As always Nelisiwe Xaba’s work is impeccably imaged, fabricated and performed. Her movement in the web/womb/trap is sublime and seductive. It is a dance of transfiguration, limbs articulate through the mesh, pushing, pulling, seeking. I was so mesmeried by the smell and sounds that I was distracted from the beautiful dance. I would like to see it again to focus on the dance.

The lighting and sound is brilliantly plotted. Each piece of the set in vRot is beautifully anchored and although there is ample regurgitated stuff and fluid, the plastic curtains screens the audience form the vomit. Theatre often carries trigger warnings to be aware of strobe lighting, for instance. Vrot perhaps needs a trigger warning to cover your nose or risk gagging in the smells and sound effects.
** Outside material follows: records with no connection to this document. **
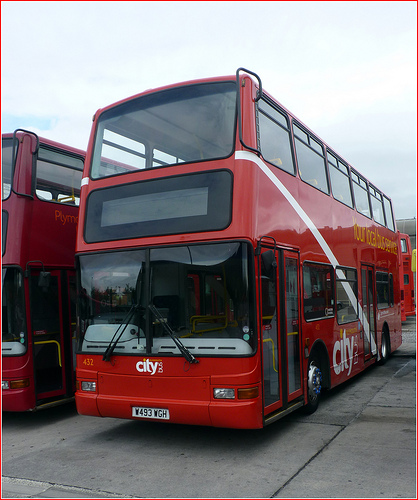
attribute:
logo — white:
[111, 346, 179, 382]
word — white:
[134, 358, 159, 376]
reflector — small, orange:
[235, 385, 259, 401]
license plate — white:
[130, 402, 170, 421]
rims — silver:
[307, 359, 324, 400]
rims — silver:
[381, 336, 386, 355]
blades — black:
[100, 304, 138, 363]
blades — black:
[146, 304, 197, 366]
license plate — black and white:
[130, 404, 170, 420]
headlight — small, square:
[213, 388, 235, 399]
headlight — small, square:
[81, 380, 98, 390]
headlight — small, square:
[4, 379, 9, 389]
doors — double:
[214, 232, 369, 426]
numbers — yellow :
[78, 355, 95, 366]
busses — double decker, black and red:
[72, 66, 403, 430]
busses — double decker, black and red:
[1, 127, 141, 414]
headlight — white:
[214, 387, 236, 399]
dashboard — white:
[76, 317, 252, 354]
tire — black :
[284, 354, 340, 439]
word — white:
[332, 329, 354, 376]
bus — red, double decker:
[68, 67, 402, 435]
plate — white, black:
[132, 404, 169, 418]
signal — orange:
[235, 378, 259, 403]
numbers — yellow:
[77, 352, 96, 370]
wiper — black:
[139, 296, 197, 367]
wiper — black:
[98, 298, 139, 361]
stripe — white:
[234, 147, 378, 356]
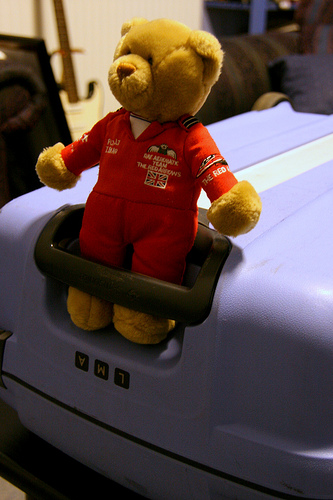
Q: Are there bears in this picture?
A: Yes, there is a bear.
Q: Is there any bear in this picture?
A: Yes, there is a bear.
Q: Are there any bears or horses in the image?
A: Yes, there is a bear.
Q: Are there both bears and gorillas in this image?
A: No, there is a bear but no gorillas.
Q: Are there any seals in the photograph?
A: No, there are no seals.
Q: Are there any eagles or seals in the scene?
A: No, there are no seals or eagles.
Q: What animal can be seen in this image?
A: The animal is a bear.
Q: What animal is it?
A: The animal is a bear.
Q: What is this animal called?
A: That is a bear.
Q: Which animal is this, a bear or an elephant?
A: That is a bear.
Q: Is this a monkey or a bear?
A: This is a bear.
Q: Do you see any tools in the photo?
A: No, there are no tools.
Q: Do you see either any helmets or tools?
A: No, there are no tools or helmets.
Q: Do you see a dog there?
A: No, there are no dogs.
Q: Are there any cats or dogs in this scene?
A: No, there are no dogs or cats.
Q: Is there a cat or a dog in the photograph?
A: No, there are no dogs or cats.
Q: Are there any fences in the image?
A: No, there are no fences.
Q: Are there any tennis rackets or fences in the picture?
A: No, there are no fences or tennis rackets.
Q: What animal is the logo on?
A: The logo is on the bear.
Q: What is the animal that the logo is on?
A: The animal is a bear.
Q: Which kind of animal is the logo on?
A: The logo is on the bear.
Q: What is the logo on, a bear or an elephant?
A: The logo is on a bear.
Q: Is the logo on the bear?
A: Yes, the logo is on the bear.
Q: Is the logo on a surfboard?
A: No, the logo is on the bear.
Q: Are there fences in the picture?
A: No, there are no fences.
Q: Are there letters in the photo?
A: Yes, there are letters.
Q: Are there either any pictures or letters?
A: Yes, there are letters.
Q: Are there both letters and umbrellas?
A: No, there are letters but no umbrellas.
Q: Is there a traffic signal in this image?
A: No, there are no traffic lights.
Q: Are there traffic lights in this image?
A: No, there are no traffic lights.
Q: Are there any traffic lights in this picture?
A: No, there are no traffic lights.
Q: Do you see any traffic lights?
A: No, there are no traffic lights.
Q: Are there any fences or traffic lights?
A: No, there are no traffic lights or fences.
With this performance, vRot definitely “reaches a broad public audience”. This is unforgettable live art in every way. I think that the world is vrot at the moment so we can all relate to this hyper sensorial loading in vRot. There is so much going in that we just want to vomit and puke over. There are no words which suffice as to convey how we feel. Vrot evokes this brilliantly. Vrot is an unforgettable viscerally urgent piece of performance art.  

✳ Nelisiwe Xaba’s vRot, was one of the opening performances at Live Art Festival (LAF) which opened September 4 and runs until September 7, 2024. Pic by Mark Wessels.